Classical Methods of Education:
The New, Old Way to Teach

We build on God's creation of the child as a natural learner and help equip students with the tools of self-learning as they progress through the "trivium." Ancient and Medieval education was structured around these three roads of learning. The students progress through subjects within each of the stages of development:
 
Primary/Pre-Grammar:
Jr. K - 2nd grade

Through age-appropriate, integrated activities, students study language arts, cursive, math, science, Bible, and social studies while also receiving instruction in art, music, history, culture, and physical education. Most importantly, a strong phonics program is implemented to help students learn to read and write with accuracy, confidence, and understanding as they begin their educational journey.

Logic/Dialectic:
7th - 8th grade

At the stage when God has designed children to questions things around them, students are taught the skill of reasoning out the relationships among facts.
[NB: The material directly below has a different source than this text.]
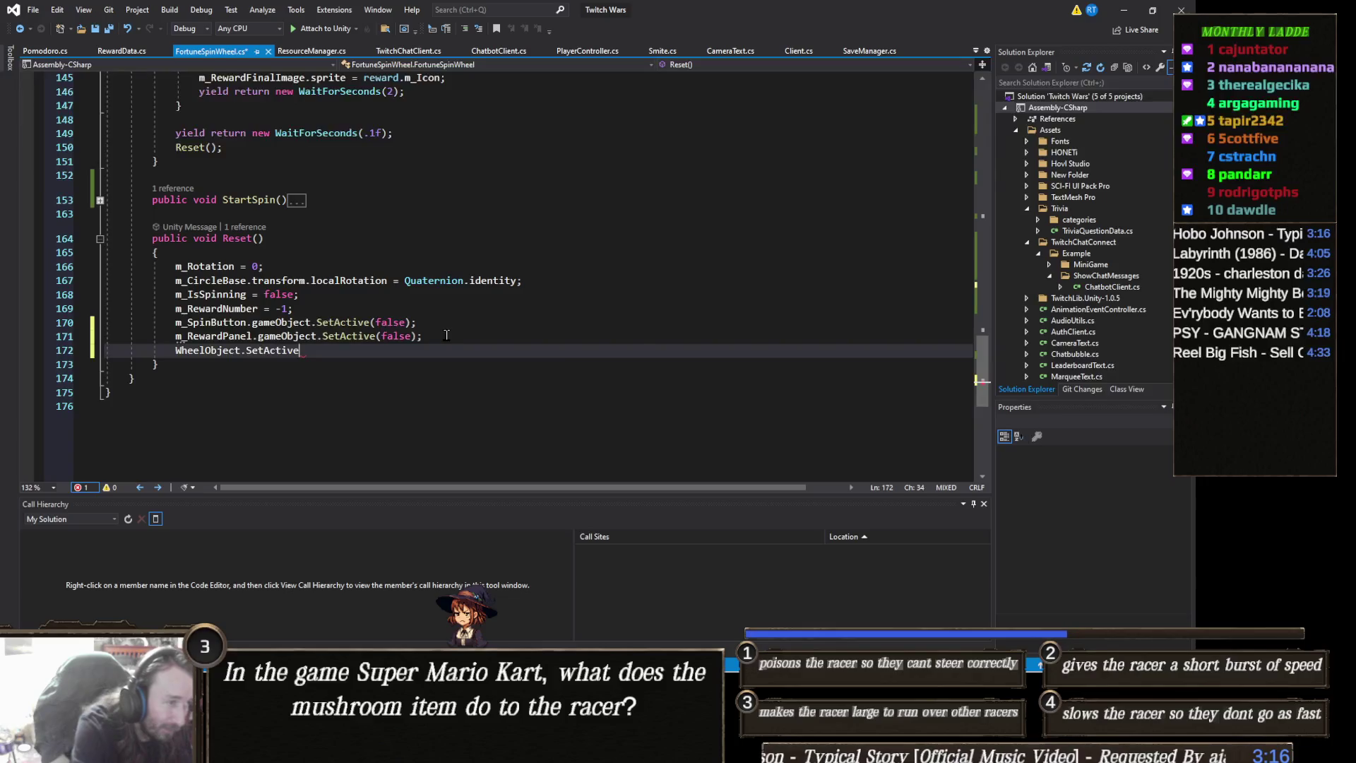
text((false);)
They develop the skills to discern fact from fallacy and proof from propaganda. God's Word is always used as the plumb line for determining truth and for developing a Christian worldview amongst all connected subjects. As the mastery of facts continues, students develop skills to define and analyze key relationships among sets of facts.

Grammar: 
3rd - 6th grade

Students readily soak up information and memorize facts learning the who, what, when, and where of subjects. Classic children's literature is studied thoroughly while mathematics instructions focuses on the continued mastery and application of the basic facts, building a solid foundation for higher level work. Latin instruction begins as a way to become masters of language and behavior pleasing to the Lord is encouraged as students' hearts are shepherded toward what God expects of them.

Rhetoric:
9th grade and beyond

Students learn to master the tools of learning. They begin to synthesize what they have learned. They learn to make practical use of the knowledge they have gained and learn to express their knowledge in creative and persuasive ways. Students are able to express their ideas eloquently in speech and in writing, drawing from their knowledge of all subjects as they debate and defend their propositions.